Data listing:
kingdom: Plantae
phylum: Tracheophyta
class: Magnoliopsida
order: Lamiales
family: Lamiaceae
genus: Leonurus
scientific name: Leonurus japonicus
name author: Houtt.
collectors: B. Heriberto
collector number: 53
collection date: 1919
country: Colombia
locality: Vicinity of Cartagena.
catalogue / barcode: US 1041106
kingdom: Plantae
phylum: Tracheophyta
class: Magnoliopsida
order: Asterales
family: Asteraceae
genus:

Brief:
Turn every line of the rows above into a Markdown table with two columns, No. and Entry, numbering each line in No. and putting the line itself in Entry, and leave out any blank lines.

Task result:
| No. | Entry |
|---|---|
| 1 | kingdom: Plantae |
| 2 | phylum: Tracheophyta |
| 3 | class: Magnoliopsida |
| 4 | order: Lamiales |
| 5 | family: Lamiaceae |
| 6 | genus: Leonurus |
| 7 | scientific name: Leonurus japonicus |
| 8 | name author: Houtt. |
| 9 | collectors: B. Heriberto |
| 10 | collector number: 53 |
| 11 | collection date: 1919 |
| 12 | country: Colombia |
| 13 | locality: Vicinity of Cartagena. |
| 14 | catalogue / barcode: US 1041106 |
| 15 | kingdom: Plantae |
| 16 | phylum: Tracheophyta |
| 17 | class: Magnoliopsida |
| 18 | order: Asterales |
| 19 | family: Asteraceae |
| 20 | genus: |